Une enquête récente de Gallup Poll indique que 72% des républicains et 47% des démocrates sympathisent davantage avec les Israéliens qu'avec les Arabes palestiniens. Un examen plus détaillé de ces mêmes données révèle des résultats encore plus tranchés, selon lesquels les républicains conservateurs sont plus de cinq fois plus favorables à Israël que les démocrates libéraux.
La désaffection des démocrates à l'égard d'Israël s'inscrit dans un contexte plus vaste de théories conspirationnistes sur les néoconservateurs et de flambées anti-juives présentes chez des sommités du parti telles que le président Carter, Jesse Jackson, Cynthia McKinney et James Moran. Un observateur, Sher Zieve, conclut que «l'antisémitisme a progressé et continue de progresser» depuis un certain temps parmi les démocrates.

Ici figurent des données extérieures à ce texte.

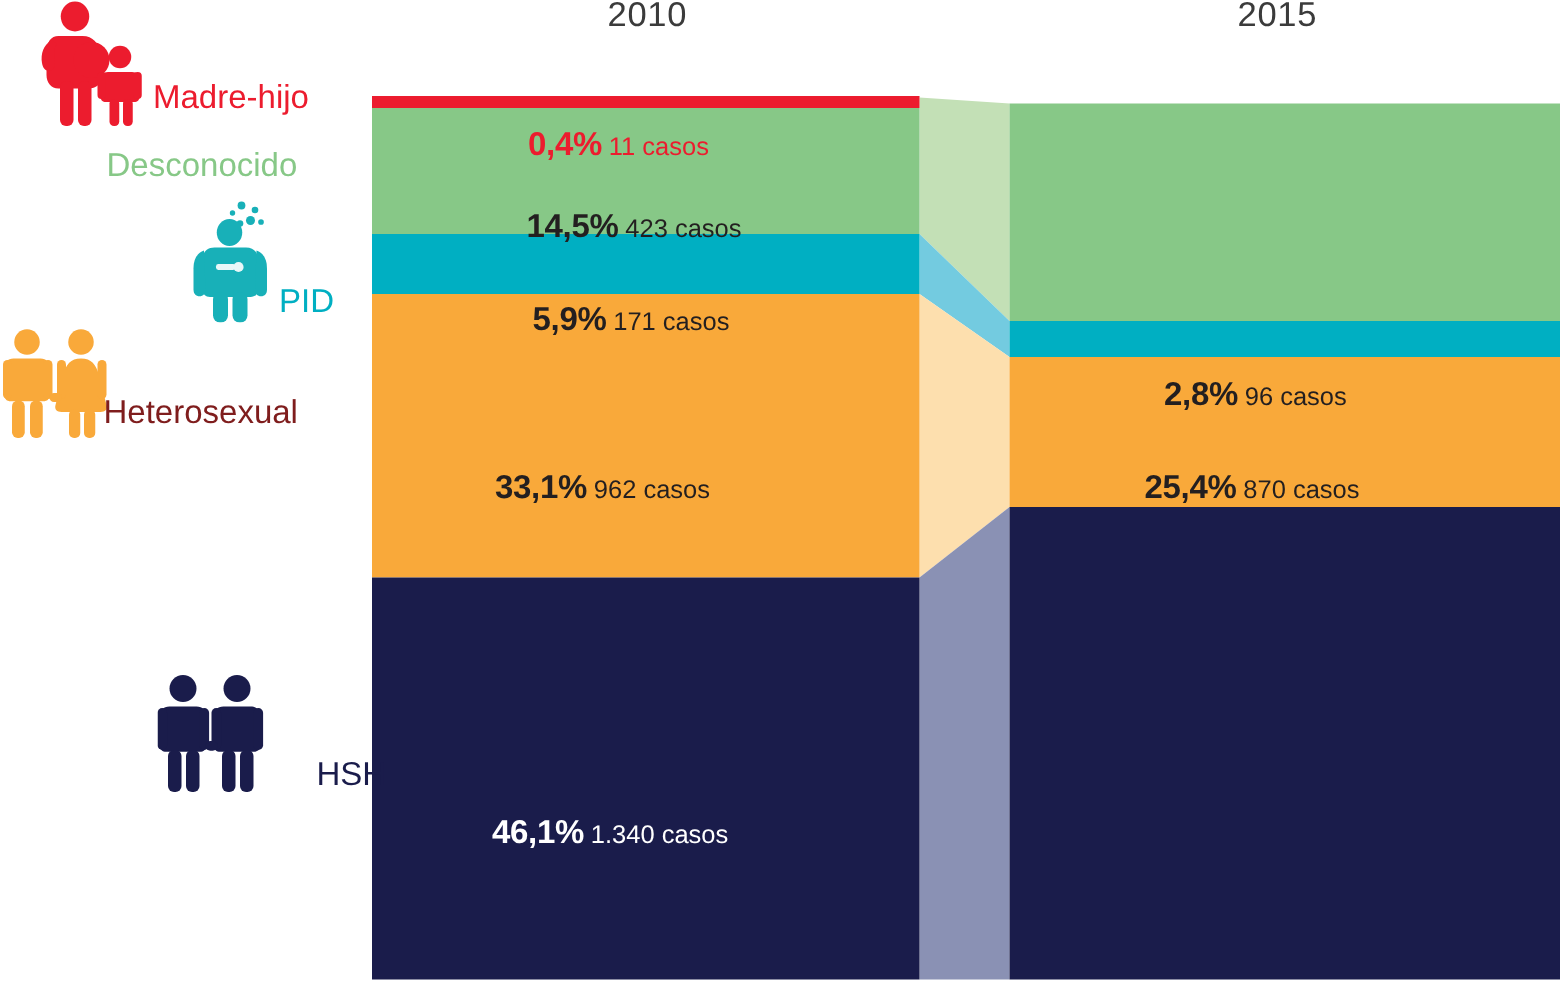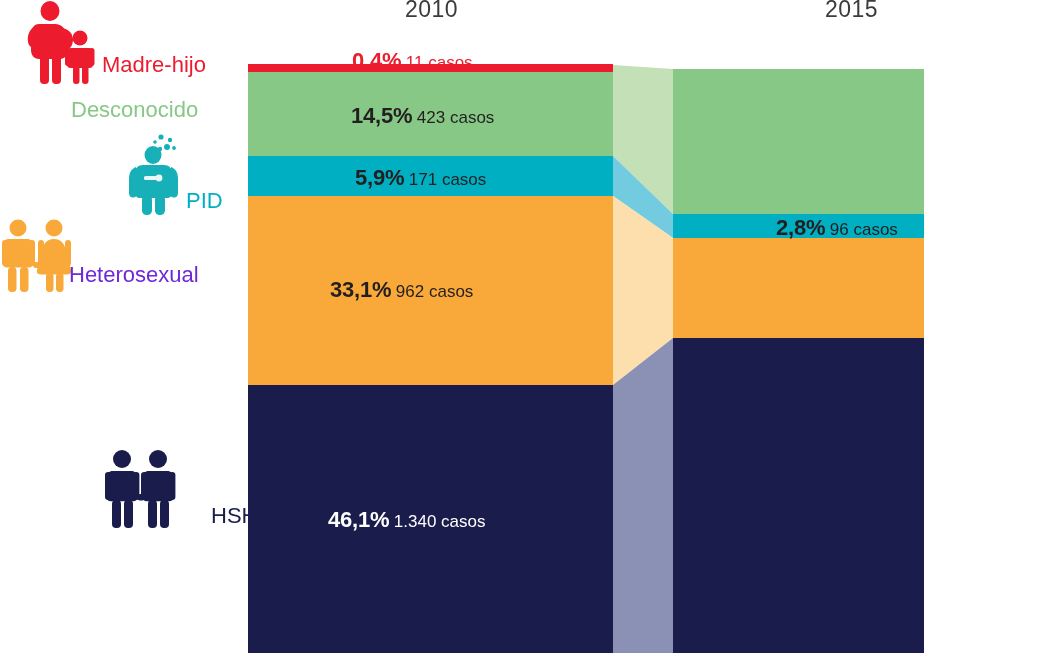--- a/index.html
+++ b/index.html
@@ -9,7 +9,7 @@
   }
   #stage {
     position: relative;
-    width: 924px;
+    width: 1040px;
     height: 657px;
     background: #ffffff;
     font-family: "Liberation Sans", sans-serif;

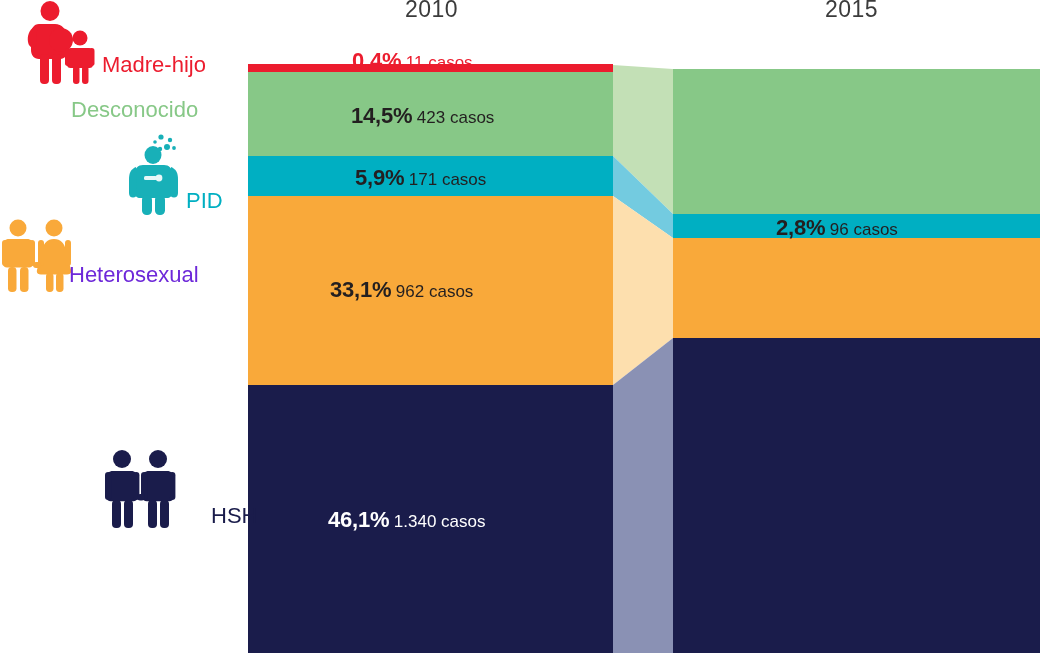--- a/index.html
+++ b/index.html
@@ -62,6 +62,7 @@
     position: absolute;
     white-space: nowrap;
     line-height: 1;
+    margin-top: 35px;
   }
   .val .pct {
     font-weight: bold;

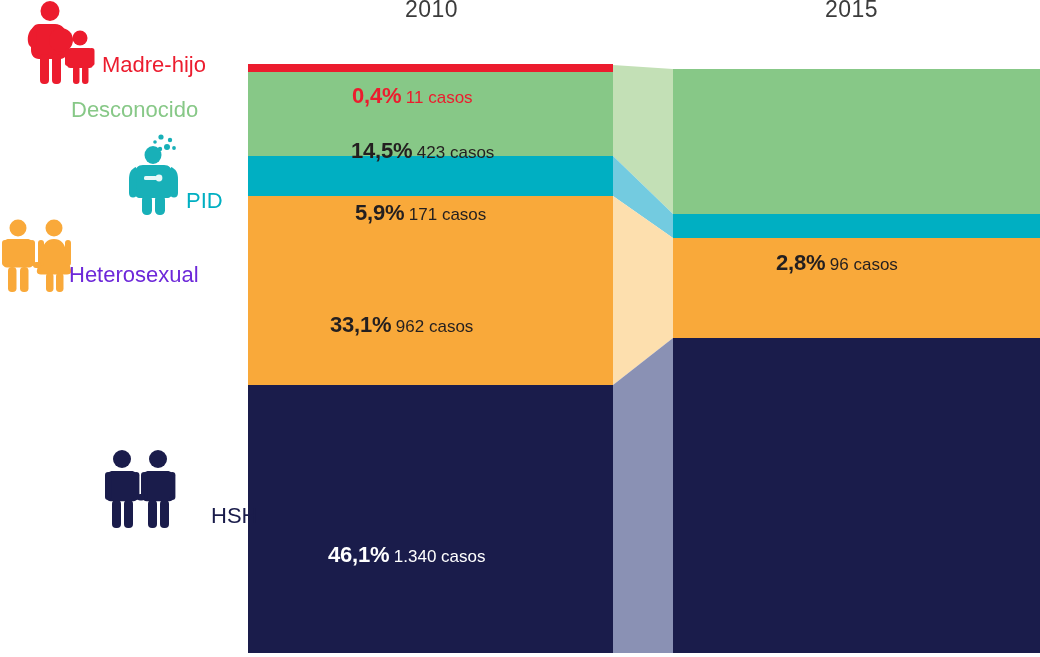--- a/index.html
+++ b/index.html
@@ -47,7 +47,7 @@
   .cat-madre  { left: 102px; top: 52px;  color: #ec1c2e; }
   .cat-desc   { left: 71px;  top: 97px;  color: #87c887; }
   .cat-pid    { left: 186px; top: 160px; color: #00afc2; margin-top: 28px; }
-  .cat-hetero { left: 69px;  top: 262px; color: #6d28d9; }
+  .cat-hetero { left: 69px;  top: 262px; color: #7f1d1d; }
   .cat-hsh    { left: 170px; top: 503px; color: #1a1c4b; padding-left: 41px; }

La tendance actuelle semble s'amplifier, parallèlement à une répartition des Juifs et des Arabes/Musulmans sur l'échiquier politique américain. L'ensemble m'amène à prévoir que les Musulmans, les Arabes et les autres groupes hostiles à Israël voteront toujours davantage pour les démocrates, alors que les Juifs et les gens bien disposés envers l'État juif accorderont leur préférence aux républicains. Dans cette perspective, il faut relever que les Musulmans américains estiment être en compétition directe avec les Juifs; Muqtedar Khan, du Brookings Institute, prédit que les Musulmans d'Amérique seront bientôt «capables non seulement de mettre en minorité, mais aussi de dominer politiquement le lobby juif et la plupart des autres groupes de pression ethniques».
Cette évolution peut comporter des implications lourdes de sens pour les relations entre l'Amérique et Israël. L'ancienne continuité inter-parti va prendre fin et céder la place à des changements majeurs à chaque fois que la Maison Blanche passera d'un parti à l'autre. La rupture de ce consensus politique fera un perdant: Israël.